● Extracted records:
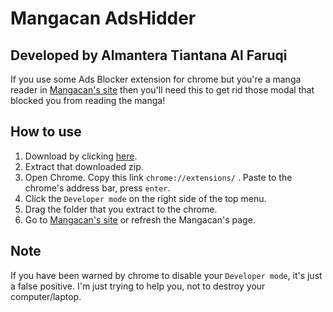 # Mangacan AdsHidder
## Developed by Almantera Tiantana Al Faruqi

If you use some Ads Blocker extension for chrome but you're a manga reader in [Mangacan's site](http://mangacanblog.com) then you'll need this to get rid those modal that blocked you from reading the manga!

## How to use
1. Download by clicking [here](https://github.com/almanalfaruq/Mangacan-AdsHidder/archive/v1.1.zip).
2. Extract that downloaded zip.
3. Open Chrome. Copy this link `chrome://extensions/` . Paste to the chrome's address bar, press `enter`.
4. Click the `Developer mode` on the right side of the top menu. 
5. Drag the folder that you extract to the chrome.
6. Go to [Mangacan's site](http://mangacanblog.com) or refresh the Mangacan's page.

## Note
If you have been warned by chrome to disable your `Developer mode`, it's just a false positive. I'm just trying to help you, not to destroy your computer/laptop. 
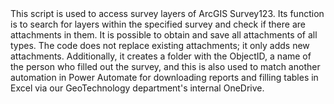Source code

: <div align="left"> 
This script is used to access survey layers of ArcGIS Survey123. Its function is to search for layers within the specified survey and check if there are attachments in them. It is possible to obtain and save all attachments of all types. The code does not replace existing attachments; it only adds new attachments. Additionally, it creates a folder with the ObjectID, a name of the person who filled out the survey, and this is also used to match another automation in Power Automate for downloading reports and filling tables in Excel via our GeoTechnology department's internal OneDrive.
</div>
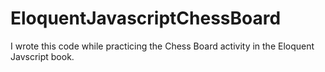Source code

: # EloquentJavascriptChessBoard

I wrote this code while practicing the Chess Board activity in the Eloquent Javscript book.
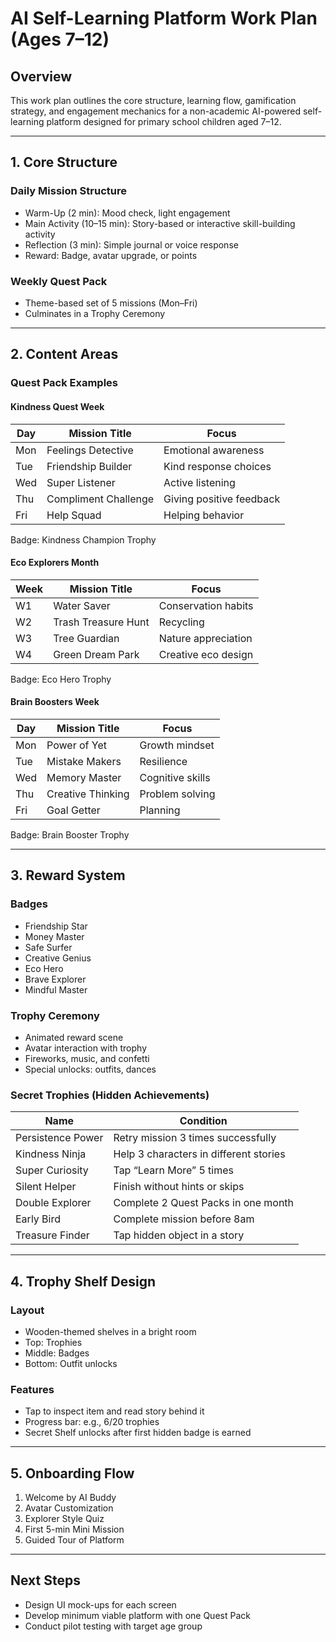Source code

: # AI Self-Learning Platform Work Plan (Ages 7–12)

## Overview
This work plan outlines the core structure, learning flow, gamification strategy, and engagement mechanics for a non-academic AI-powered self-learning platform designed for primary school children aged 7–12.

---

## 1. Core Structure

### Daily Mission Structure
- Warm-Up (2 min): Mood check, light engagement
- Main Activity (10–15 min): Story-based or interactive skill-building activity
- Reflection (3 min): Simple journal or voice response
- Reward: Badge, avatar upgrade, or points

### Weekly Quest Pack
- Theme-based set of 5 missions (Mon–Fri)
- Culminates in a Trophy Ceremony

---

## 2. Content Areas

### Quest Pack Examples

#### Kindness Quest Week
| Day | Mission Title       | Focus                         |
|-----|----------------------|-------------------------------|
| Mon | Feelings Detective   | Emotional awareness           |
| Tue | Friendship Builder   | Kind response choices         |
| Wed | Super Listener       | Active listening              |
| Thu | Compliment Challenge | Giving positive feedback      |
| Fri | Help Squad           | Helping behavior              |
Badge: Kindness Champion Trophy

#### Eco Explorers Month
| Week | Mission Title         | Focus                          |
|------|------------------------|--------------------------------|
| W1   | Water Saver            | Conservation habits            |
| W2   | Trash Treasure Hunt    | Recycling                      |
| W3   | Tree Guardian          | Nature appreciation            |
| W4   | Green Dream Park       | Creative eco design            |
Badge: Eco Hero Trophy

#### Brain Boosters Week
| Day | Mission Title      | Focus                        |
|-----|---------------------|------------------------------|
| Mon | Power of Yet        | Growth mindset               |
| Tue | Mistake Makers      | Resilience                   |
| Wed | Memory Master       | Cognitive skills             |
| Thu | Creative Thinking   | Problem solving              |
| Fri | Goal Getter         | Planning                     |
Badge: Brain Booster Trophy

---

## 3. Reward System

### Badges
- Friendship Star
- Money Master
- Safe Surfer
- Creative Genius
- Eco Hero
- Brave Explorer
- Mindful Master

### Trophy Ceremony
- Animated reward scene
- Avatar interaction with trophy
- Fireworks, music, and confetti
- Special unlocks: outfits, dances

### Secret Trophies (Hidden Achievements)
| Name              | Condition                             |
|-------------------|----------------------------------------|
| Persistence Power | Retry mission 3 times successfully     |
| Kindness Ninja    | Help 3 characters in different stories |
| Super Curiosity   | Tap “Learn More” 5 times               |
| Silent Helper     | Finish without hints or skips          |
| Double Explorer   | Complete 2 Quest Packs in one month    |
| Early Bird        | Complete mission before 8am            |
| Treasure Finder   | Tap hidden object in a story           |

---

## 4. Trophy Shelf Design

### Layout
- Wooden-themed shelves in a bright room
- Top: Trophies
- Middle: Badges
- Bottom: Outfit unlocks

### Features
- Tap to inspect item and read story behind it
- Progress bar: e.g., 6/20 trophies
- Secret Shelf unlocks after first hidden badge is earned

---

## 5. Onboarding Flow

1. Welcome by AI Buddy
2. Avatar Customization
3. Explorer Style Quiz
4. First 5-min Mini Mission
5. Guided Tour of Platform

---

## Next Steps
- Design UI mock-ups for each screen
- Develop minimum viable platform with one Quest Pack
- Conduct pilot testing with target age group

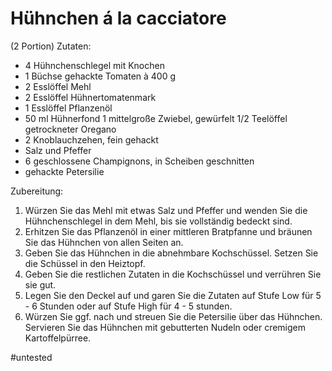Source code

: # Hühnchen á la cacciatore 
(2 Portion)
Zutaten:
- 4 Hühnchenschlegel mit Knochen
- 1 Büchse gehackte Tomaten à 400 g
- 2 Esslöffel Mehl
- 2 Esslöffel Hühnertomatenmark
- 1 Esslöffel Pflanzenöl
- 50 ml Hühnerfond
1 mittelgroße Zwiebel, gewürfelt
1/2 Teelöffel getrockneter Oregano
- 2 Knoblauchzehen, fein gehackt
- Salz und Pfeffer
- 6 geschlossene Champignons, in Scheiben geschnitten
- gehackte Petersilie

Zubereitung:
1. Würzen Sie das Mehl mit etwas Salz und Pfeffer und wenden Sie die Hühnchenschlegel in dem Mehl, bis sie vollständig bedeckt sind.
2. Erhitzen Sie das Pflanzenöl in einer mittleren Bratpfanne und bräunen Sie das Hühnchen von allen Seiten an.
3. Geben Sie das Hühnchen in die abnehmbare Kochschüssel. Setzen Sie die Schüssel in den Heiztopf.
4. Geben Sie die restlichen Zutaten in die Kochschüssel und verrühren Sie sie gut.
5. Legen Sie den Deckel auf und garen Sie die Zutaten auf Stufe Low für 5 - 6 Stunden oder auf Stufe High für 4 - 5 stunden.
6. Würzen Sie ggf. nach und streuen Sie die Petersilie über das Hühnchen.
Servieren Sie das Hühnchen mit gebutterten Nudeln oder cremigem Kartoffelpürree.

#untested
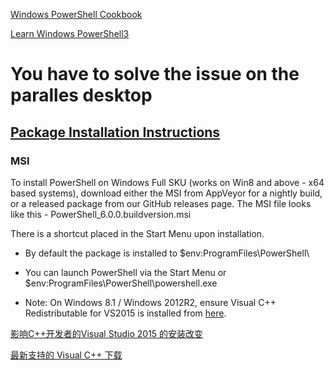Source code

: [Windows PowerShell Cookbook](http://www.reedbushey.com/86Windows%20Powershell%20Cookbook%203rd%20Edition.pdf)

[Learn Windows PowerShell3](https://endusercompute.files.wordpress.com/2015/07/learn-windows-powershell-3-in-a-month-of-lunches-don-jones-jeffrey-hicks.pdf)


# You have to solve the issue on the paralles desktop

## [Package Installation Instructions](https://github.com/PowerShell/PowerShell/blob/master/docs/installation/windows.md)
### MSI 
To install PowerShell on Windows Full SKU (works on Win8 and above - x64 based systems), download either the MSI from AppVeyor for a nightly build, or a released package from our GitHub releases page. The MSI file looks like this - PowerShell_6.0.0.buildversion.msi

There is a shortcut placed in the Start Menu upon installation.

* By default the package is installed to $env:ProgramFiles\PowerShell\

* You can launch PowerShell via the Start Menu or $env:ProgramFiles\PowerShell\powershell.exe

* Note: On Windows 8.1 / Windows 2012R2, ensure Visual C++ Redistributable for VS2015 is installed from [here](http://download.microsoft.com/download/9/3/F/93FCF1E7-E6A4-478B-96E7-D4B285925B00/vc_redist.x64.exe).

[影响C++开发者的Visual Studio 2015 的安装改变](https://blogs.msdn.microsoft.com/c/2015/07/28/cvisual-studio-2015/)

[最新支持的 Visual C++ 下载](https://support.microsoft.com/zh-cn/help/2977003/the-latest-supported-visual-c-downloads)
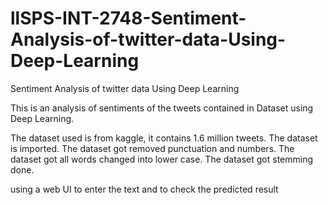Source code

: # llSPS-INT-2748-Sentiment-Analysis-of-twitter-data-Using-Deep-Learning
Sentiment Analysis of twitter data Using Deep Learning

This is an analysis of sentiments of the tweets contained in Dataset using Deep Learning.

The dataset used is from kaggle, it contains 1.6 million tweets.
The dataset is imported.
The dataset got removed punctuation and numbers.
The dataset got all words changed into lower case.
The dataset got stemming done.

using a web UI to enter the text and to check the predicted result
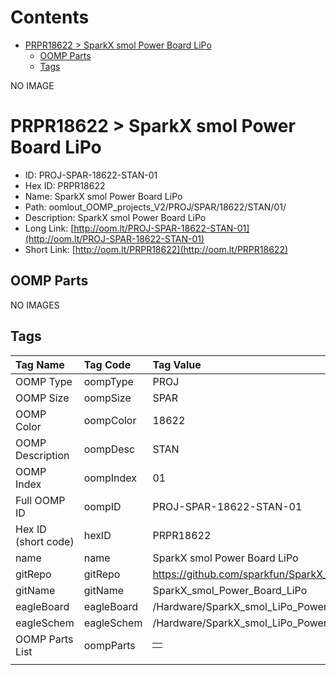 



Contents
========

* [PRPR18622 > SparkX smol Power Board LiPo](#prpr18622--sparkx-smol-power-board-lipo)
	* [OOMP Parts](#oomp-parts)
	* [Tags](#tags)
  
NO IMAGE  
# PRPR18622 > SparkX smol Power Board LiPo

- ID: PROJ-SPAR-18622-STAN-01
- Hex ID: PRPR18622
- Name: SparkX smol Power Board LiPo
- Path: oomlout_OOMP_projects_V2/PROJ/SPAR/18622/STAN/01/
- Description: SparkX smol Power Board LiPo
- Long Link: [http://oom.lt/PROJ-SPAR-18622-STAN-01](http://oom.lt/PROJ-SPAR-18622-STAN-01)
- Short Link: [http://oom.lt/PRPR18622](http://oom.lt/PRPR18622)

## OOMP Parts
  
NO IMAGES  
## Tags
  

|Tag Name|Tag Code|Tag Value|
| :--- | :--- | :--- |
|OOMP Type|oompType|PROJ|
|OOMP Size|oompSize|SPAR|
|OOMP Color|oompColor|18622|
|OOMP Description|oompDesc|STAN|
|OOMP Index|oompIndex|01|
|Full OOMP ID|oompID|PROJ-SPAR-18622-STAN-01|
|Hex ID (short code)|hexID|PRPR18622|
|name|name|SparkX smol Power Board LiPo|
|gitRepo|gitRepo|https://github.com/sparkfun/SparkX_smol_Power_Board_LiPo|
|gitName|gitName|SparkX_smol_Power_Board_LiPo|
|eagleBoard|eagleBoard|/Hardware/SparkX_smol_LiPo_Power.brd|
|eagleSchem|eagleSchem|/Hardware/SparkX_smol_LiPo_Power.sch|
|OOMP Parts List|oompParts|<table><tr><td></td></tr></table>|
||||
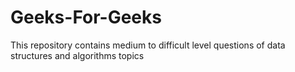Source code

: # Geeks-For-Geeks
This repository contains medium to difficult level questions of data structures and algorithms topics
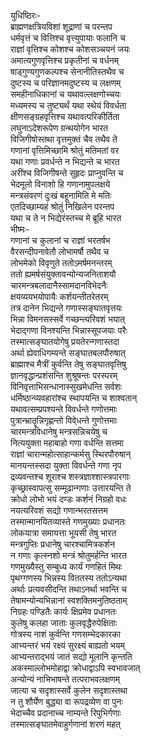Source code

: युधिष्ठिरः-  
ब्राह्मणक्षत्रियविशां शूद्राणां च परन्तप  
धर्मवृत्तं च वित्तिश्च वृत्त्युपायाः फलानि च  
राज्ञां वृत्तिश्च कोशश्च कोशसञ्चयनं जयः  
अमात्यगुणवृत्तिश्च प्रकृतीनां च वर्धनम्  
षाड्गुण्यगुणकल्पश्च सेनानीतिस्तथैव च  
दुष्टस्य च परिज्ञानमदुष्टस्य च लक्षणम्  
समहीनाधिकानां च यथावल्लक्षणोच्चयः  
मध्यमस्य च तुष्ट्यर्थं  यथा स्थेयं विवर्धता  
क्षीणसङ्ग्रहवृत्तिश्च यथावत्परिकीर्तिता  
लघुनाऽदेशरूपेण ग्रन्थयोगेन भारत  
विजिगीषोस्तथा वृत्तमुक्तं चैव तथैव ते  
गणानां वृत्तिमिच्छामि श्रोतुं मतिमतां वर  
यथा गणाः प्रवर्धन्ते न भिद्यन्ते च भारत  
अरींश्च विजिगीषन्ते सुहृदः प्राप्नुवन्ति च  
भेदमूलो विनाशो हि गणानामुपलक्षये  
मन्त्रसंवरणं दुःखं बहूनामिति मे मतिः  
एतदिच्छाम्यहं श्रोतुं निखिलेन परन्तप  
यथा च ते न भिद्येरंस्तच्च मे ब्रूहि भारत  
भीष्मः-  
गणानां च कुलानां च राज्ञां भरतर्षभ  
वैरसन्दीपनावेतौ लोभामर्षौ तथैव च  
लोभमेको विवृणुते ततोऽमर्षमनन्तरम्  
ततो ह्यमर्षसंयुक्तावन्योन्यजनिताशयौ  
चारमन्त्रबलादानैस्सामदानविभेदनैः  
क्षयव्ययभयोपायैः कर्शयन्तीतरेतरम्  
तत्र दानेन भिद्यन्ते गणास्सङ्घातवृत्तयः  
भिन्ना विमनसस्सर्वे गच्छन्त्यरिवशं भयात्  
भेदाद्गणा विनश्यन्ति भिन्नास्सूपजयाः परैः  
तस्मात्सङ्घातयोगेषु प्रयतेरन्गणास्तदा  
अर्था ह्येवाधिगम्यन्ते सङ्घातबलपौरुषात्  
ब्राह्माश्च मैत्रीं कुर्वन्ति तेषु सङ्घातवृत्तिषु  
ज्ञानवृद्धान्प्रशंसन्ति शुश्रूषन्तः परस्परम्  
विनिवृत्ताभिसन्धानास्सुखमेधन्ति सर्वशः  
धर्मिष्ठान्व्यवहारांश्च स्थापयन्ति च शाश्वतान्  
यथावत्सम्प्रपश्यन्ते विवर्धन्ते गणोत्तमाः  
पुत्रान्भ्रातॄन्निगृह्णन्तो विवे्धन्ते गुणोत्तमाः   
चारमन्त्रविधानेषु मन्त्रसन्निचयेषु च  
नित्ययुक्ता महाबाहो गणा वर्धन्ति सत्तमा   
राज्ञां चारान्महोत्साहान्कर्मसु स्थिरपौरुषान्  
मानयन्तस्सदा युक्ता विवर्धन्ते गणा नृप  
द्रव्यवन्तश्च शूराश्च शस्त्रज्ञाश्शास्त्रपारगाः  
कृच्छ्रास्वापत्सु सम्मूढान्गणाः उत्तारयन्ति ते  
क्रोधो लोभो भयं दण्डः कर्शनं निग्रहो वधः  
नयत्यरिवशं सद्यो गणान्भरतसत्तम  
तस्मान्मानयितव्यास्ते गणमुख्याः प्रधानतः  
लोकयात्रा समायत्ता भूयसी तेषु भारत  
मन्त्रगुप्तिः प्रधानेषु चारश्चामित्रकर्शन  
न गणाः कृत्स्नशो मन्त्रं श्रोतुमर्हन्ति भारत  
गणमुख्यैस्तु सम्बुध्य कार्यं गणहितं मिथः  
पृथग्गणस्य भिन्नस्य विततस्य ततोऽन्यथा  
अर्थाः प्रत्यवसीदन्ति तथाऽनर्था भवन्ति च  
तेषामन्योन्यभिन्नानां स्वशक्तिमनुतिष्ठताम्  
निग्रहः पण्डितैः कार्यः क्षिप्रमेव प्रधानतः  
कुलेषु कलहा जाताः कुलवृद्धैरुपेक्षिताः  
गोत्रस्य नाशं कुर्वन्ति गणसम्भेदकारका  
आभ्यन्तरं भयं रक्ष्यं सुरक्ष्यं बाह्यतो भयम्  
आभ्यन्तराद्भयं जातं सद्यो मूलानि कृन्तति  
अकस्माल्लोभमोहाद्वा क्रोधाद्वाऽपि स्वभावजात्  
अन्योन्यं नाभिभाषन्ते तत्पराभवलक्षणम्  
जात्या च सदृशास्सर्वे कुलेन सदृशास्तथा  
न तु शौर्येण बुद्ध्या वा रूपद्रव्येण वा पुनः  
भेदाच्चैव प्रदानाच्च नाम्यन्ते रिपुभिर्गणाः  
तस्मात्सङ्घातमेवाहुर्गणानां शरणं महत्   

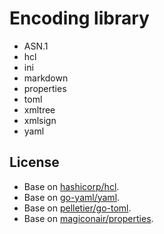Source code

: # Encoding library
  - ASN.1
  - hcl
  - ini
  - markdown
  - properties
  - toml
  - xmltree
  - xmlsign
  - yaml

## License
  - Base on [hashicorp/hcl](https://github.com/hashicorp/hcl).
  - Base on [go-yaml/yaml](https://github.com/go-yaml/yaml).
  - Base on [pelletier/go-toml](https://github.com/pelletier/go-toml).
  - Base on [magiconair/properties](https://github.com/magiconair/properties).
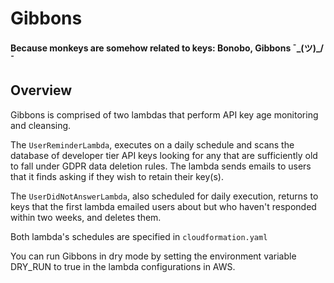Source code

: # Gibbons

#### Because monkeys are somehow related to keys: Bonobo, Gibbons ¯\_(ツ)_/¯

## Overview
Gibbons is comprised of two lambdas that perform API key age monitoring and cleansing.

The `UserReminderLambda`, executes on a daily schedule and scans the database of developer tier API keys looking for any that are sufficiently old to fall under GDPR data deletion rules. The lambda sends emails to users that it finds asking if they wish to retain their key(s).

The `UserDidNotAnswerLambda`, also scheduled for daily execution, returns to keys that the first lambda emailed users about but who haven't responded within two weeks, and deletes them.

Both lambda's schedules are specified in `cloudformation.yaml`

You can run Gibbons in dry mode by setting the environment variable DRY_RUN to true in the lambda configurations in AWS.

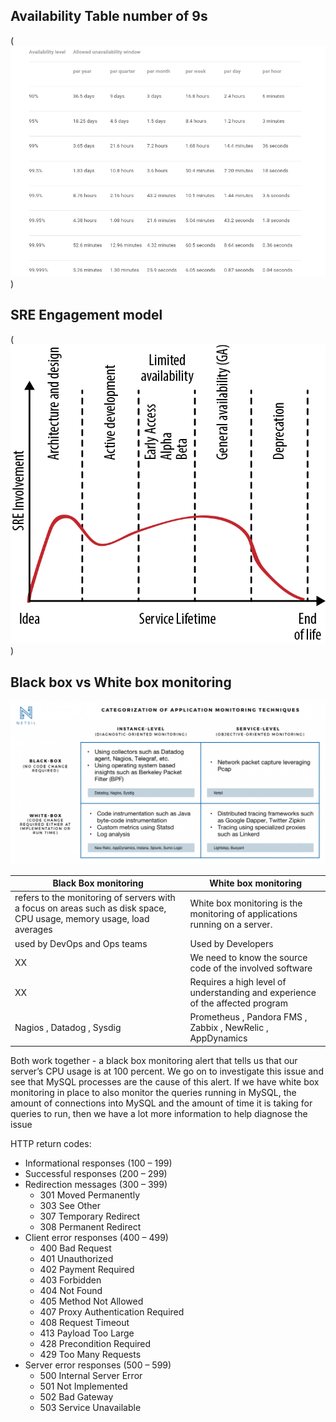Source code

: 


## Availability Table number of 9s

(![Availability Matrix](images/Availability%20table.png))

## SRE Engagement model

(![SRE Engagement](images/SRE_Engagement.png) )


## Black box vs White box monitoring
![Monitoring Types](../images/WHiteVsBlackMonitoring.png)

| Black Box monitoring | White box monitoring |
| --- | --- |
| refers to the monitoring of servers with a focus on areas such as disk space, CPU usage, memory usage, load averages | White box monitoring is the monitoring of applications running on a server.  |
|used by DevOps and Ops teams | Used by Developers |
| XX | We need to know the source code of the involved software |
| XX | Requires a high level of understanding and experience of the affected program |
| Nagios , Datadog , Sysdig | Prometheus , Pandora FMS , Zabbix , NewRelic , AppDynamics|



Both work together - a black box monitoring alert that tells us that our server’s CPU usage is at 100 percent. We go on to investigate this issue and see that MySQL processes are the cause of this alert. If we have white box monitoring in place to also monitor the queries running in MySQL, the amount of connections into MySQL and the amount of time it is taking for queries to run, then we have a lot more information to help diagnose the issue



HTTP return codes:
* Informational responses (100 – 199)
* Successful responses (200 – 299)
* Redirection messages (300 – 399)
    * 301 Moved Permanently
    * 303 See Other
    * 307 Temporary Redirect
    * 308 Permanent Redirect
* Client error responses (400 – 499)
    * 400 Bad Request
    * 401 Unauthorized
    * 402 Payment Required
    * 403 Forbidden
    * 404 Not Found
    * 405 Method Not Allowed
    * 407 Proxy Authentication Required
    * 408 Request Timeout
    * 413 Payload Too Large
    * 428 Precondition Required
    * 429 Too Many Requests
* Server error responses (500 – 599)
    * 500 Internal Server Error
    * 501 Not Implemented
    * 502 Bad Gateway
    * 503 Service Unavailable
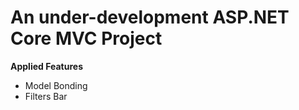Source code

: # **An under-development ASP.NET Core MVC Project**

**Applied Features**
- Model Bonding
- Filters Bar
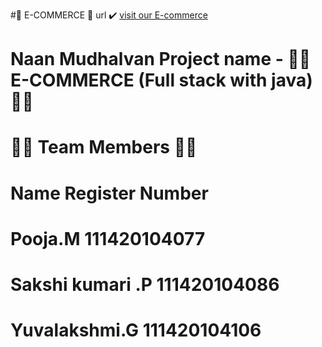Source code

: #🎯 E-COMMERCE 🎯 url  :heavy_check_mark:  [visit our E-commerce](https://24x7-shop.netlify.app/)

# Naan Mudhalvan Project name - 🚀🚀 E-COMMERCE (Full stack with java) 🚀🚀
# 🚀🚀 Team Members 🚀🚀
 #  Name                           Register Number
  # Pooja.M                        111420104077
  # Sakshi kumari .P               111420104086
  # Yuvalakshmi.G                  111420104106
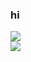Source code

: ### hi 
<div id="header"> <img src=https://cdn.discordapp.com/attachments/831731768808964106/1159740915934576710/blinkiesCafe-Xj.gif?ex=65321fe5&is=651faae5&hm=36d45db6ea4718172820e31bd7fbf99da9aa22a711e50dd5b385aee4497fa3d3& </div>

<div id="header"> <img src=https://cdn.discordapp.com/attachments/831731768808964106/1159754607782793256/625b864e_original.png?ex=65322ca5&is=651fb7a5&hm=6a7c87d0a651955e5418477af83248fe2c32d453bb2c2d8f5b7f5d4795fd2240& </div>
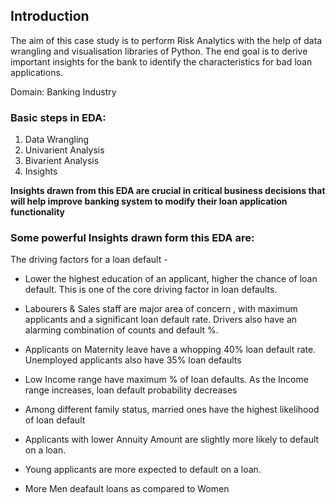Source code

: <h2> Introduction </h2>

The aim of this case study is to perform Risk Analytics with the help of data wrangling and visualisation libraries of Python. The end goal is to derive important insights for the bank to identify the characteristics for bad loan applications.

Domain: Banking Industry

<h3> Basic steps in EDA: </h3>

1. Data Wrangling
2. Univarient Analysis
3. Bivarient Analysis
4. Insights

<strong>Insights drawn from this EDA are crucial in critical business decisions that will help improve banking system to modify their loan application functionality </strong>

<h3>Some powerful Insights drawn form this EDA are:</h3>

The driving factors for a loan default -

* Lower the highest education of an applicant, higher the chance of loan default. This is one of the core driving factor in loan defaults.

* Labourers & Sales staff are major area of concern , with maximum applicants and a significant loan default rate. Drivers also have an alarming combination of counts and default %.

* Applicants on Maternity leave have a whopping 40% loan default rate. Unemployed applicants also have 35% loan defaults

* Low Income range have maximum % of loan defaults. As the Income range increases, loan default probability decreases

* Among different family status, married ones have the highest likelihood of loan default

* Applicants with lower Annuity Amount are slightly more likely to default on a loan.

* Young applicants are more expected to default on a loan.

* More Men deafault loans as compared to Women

● Your instructions:
Return the lines of the material above without changes, from its first line up to and including the line with "If you use some". Leave the pictures out of your answer.

● Task output:
 # Mangacan AdsHidder
## Developed by Almantera Tiantana Al Faruqi

If you use some Ads Blocker extension for chrome but you're a manga reader in [Mangacan's site](http://mangacanblog.com) then you'll need this to get rid those modal that blocked you from reading the manga!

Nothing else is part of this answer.